Attorney Robert McDowall of Austintown filed the objection this week to Magistrate Tim Welsh’s Sept. 21 decision. McDowall represents Christopher and Gina Crilley, who have two children attending Lowellville Local Schools.
Welsh ruled the school board violated the open meetings act by not providing The Vindicator with the purpose of an Aug. 10 special meeting, where a vote was taken to switch to a remote-only learning plan for the start of the school year.
But Welsh’s decision stated he was not reversing the board’s decision to switch to remote-only learning because Lowellville Superintendent Gene Thomas had “unfettered discretion” to adopt such a plan “without any board approval whatsoever.”
Welsh called the vote the school board took “a nullity without any legal significance at all.”
But the objection the Crilleys filed states that the remote-only learning plan enacted needed to be presented to the public at a properly noticed board meeting before it could be implemented.
The board adopted a reopening plan at the July 27 meeting that included remote and in person learning options. But the board’s resolution July 27 contained no language “vesting future BOE decision-making authority with the superintentent,” the objection states. The meeting minutes from July 27 meeting do not include any mention of vesting that authority with the superintendent, the objection states.
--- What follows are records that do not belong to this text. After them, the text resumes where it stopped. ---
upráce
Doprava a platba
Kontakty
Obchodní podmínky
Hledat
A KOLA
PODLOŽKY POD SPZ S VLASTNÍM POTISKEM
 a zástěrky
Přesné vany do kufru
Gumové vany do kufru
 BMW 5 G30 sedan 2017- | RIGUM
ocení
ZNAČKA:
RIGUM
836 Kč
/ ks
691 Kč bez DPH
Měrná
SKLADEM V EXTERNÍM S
After the Aug. 10 meeting had ended, the school administration announced the new remote-learning plan to the public through a telephone call system and on school websites.
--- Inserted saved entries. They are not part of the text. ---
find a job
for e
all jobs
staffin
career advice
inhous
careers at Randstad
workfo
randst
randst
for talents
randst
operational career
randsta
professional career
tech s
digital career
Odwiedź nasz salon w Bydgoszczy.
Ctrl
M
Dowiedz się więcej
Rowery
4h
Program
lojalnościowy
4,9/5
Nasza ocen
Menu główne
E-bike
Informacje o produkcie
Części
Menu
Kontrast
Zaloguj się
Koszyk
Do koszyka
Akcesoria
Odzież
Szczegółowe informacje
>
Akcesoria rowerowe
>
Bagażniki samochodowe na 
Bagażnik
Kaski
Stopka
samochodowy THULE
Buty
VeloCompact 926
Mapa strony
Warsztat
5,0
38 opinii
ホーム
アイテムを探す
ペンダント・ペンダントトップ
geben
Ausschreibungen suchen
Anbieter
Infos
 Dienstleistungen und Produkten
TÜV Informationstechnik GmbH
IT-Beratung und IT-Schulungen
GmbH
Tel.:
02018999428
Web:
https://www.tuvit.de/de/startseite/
Christopher Crilley testified at a hearing that he asked school officials to hold the meeting over again so he could offer his opinion on the move, but they refused.
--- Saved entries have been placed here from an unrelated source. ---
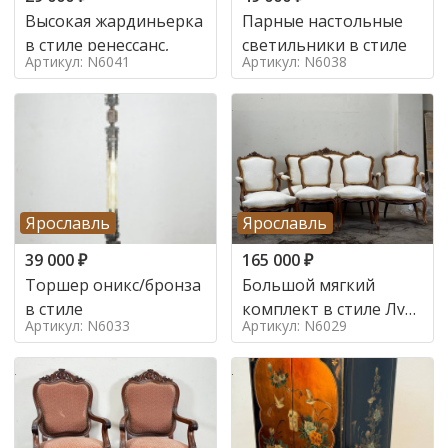
Высокая жардиньерка
Парные настольные
в стиле ренессанс,
светильники в стиле
Артикул: N6041
Артикул: N6038
Ярославль
Ярославль
39 000
₽
165 000
₽
Торшер оникс/бронза
Большой мягкий
в стиле
комплект в стиле Луи
Артикул: N6033
Артикул: N6029
в стиле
Attorney Thomas Holmes, who represents the school district, said during the hearing that the Ohio law governing the reopening of schools this school year, called House Bill 164, allowed the superintendent of a school district to make decisions to switch to remote-only learning without the approval of a the school board.
The school district will have an opportunity to file its own objection before Judge R. Scott Krichbaum issues a final judgment, which also can be appealed to the 7th District Court of Appeals.